Preview was written by Peng Jia
Q: What is the main purpose of your study?
A: Hospital Service Area (HSA) and Hospital Referral Region (HRR), known as a hierarchical HSA system, have been used as analysis units in a growing body of large-scale studies of healthcare spending, utilization, and quality in the U.S. However, the popular Dartmouth HSAs and HRRs were produced more than two decades ago and unable to represent contemporary healthcare markets. This research uses a revised Huff model to delineate two levels of hospital service areas in Florida.
Q: What are the practical, day to day implications of your study?
A: Our method automated in Geographic Information Systems (GIS) can be easily replicated in other regions to define large-scale and consistent hierarchical Hospital Service Area (HSA) systems.
Q: How does your study relate to other work on the subject?
A: The popular Dartmouth HSAs and HRRs were produced more than two decades ago and unable to represent contemporary healthcare markets. Three elements distinguish our method from existing work. First, it strengthens the popular Huff model’s theoretical foundation in individual spatial behavior. Secondly, the hierarchical central place structure is supported by the differing spatial behavior of patients for different services. Finally, the method’s automation in Geographic Information Systems (GIS) enables its easy implementation.

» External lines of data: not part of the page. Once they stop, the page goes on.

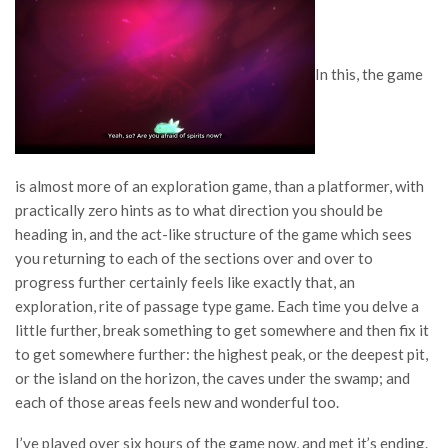
In this, the game
is almost more of an exploration game, than a platformer, with
practically zero hints as to what direction you should be
heading in, and the act-like structure of the game which sees
you returning to each of the sections over and over to
progress further certainly feels like exactly that, an
exploration, rite of passage type game. Each time you delve a
little further, break something to get somewhere and then fix it
to get somewhere further: the highest peak, or the deepest pit,
or the island on the horizon, the caves under the swamp; and
each of those areas feels new and wonderful too.
I’ve played over six hours of the game now, and met it’s ending.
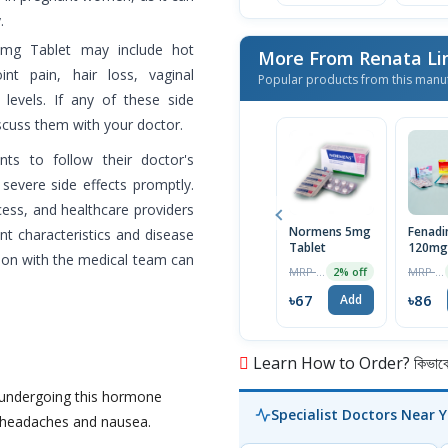
.
5mg Tablet may include hot
More From Renata L
int pain, hair loss, vaginal
Popular products from this manu
 levels. If any of these side
iscuss them with your doctor.
ents to follow their doctor's
 severe side effects promptly.
ess, and healthcare providers
Normens 5mg
Fenadi
ent characteristics and disease
Tablet
120mg
ion with the medical team can
MRP ৳68
MRP ৳90
2% off
৳67
৳86
Add
Learn How to Order? কিভাবে অ
le undergoing this hormone
Specialist Doctors Near 
f headaches and nausea.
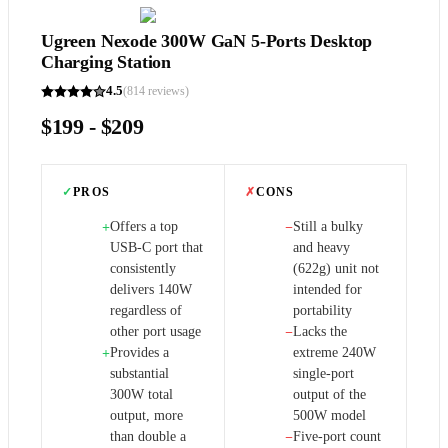
Ugreen Nexode 300W GaN 5-Ports Desktop
Charging Station
4.5
(
814
reviews)
$199 - $209
✓
PROS
✗
CONS
Offers a top
Still a bulky
+
−
USB-C port that
and heavy
consistently
(622g) unit not
delivers 140W
intended for
regardless of
portability
other port usage
Lacks the
−
Provides a
extreme 240W
+
substantial
single-port
300W total
output of the
output, more
500W model
than double a
Five-port count
−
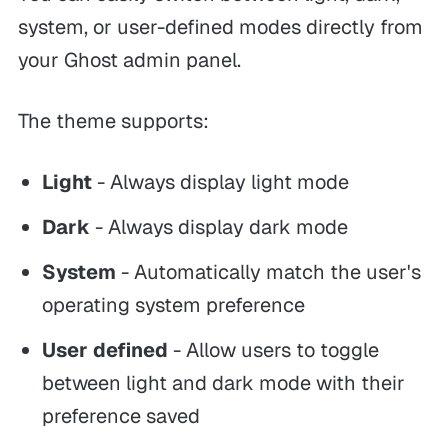
system, or user-defined modes directly from
your Ghost admin panel.
The theme supports:
Light
- Always display light mode
Dark
- Always display dark mode
System
- Automatically match the user's
operating system preference
User defined
- Allow users to toggle
between light and dark mode with their
preference saved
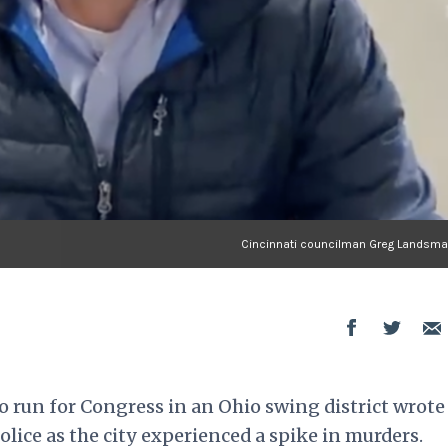
Cincinnati councilman Greg Landsman
o run for Congress in an Ohio swing district wrote
lice as the city experienced a spike in murders.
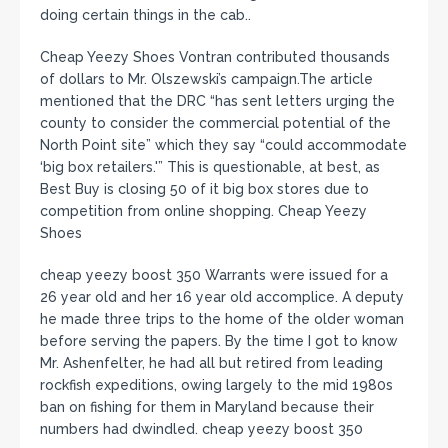
doing certain things in the cab..
Cheap Yeezy Shoes Vontran contributed thousands
of dollars to Mr. Olszewski’s campaign.The article
mentioned that the DRC “has sent letters urging the
county to consider the commercial potential of the
North Point site” which they say “could accommodate
‘big box retailers.'” This is questionable, at best, as
Best Buy is closing 50 of it big box stores due to
competition from online shopping. Cheap Yeezy
Shoes
cheap yeezy boost 350 Warrants were issued for a
26 year old and her 16 year old accomplice. A deputy
he made three trips to the home of the older woman
before serving the papers. By the time I got to know
Mr. Ashenfelter, he had all but retired from leading
rockfish expeditions, owing largely to the mid 1980s
ban on fishing for them in Maryland because their
numbers had dwindled. cheap yeezy boost 350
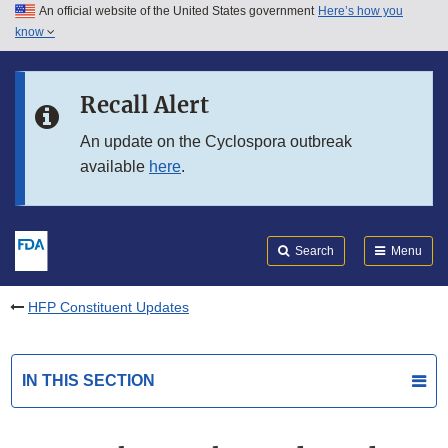
An official website of the United States government
Here’s how you
Skip to main content
know
Search
Submit
FDA
Skip to FDA Search
Recall Alert
Skip to in this section menu
An update on the Cyclospora outbreak
available
here
.
Skip to footer links
Search
Menu
HFP Constituent Updates
IN THIS SECTION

Q: What are two or three interesting findings that come from your study?
A: 1. General patients experience a stepper gradient and thus a shorter average travel range that supports delineating more HSAs of smaller area size, and specialized patients exhibit a flatter gradient and thus a longer average travel range that leads to fewer HRRs of larger area size.

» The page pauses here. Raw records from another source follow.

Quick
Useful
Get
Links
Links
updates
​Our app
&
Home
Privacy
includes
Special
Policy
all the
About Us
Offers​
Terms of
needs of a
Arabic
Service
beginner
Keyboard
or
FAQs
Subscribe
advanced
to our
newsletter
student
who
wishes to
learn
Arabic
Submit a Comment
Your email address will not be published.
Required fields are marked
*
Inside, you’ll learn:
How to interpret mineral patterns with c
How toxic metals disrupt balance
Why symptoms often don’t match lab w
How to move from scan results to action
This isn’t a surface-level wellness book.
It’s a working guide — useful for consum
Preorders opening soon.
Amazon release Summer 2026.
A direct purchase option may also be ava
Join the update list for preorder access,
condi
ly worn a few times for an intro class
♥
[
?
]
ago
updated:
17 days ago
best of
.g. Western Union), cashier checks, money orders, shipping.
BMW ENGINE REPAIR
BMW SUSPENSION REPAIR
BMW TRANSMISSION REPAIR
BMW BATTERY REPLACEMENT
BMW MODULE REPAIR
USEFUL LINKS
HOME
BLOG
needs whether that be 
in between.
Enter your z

2. This study reveals the divergence of travel behavior of specialized patients (cardiovascular vs. neuro patients) that were grouped together in the traditional Dartmouth approach in delineating HRRs, and suggests a need to revisit the guideline for defining HRRs.
Q: What might be some of the theoretical implications of this study?

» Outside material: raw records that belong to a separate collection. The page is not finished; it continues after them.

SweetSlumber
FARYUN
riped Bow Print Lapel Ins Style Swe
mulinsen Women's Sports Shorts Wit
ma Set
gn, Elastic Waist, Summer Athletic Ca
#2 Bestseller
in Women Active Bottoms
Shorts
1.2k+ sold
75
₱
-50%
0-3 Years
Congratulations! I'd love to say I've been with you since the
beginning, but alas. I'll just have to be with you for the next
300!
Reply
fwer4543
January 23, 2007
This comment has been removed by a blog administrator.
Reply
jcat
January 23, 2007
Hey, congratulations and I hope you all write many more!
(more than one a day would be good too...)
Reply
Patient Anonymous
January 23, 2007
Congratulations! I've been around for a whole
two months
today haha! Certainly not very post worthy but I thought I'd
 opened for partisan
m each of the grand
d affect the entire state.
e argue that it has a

A: 1. The power function for distance decay behavior is used in the traditional Huff model. It needs to be replaced by a best-fitting function derived from the actual travel patterns of patients.
2. The hierarchical central place structure needs to be supported by the differing travel friction coefficients for different orders of services (i.e., lower-order services have a stepper travel friction gradient than higher-order ones).
Q: How does your research help us think about Geography?
A: Geography is very much relevant in public policy. Here our research advances the method for delineating Hospital Service Areas that have been widely used in assessing the health care market efficiency.